How about adding rational fraction to Python?

Wed Feb 27 21:32:19 EST 2008

On Wed, 27 Feb 2008 17:07:37 -0800, Paul Rubin wrote:

> Steven D'Aprano <steve at REMOVE-THIS-cybersource.com.au> writes:
>> Oh come on. With a function named "mean" that calculates the sum of a
>> list of numbers and then divides by the number of items, what else
>> could it be?
> 
> You have a bunch of marbles you want to put into bins.  The division
> tells you how many marbles to put into each bin.  That would be an
> integer since you cannot cut up individual marbles.

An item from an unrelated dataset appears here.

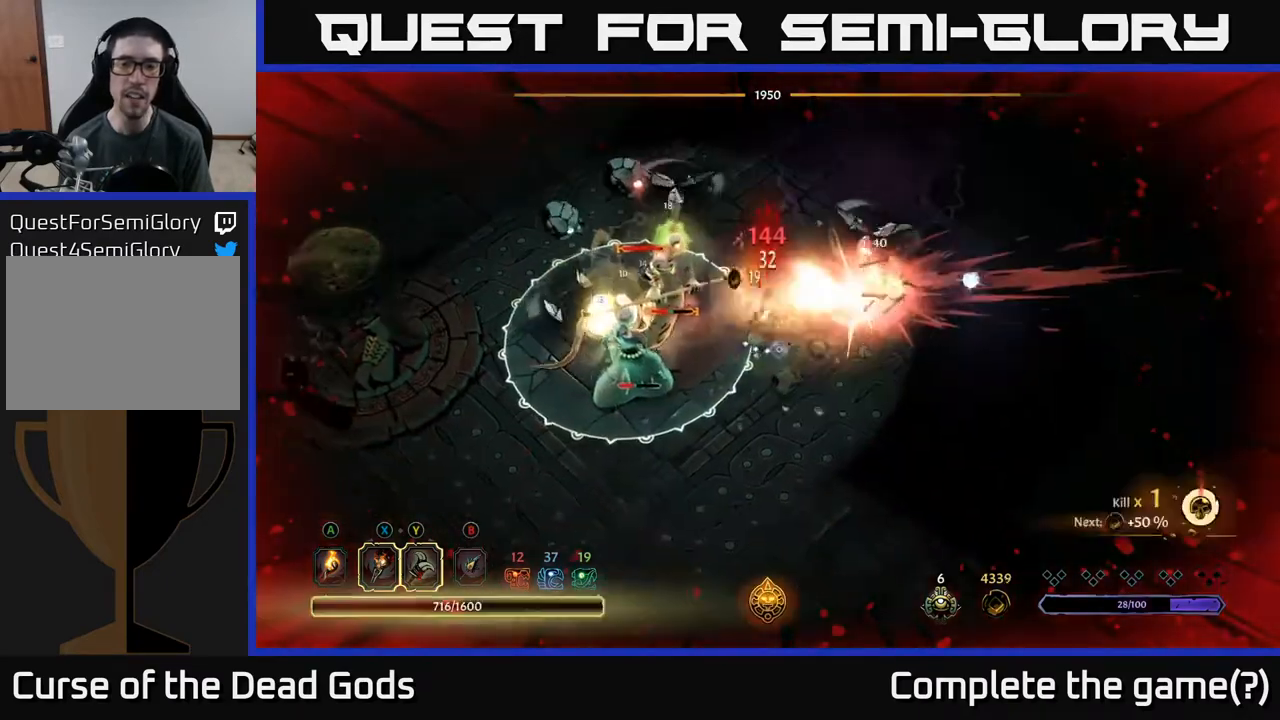
{"buttons": [], "left_stick": "up", "right_stick": "center", "events": [[50, "R2", "down"], [100, "left_stick", "up"], [217, "R2", "up"]]}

(Actually you can. As a small child, one of my most precious possessions 
was a marble which had cracked into two halves.)

No, that doesn't follow, because you don't get the result you want if the 
number of marbles is entered as Decimals or floats. Maybe the data came 
from a marble-counting device that always returns floats.

You're expecting the function to magically know what you want to do with 
the result and return the right kind of answer, which is the wrong way to 
go about it. For example, there are situations where your data is given 
in integers, but the number you want is a float.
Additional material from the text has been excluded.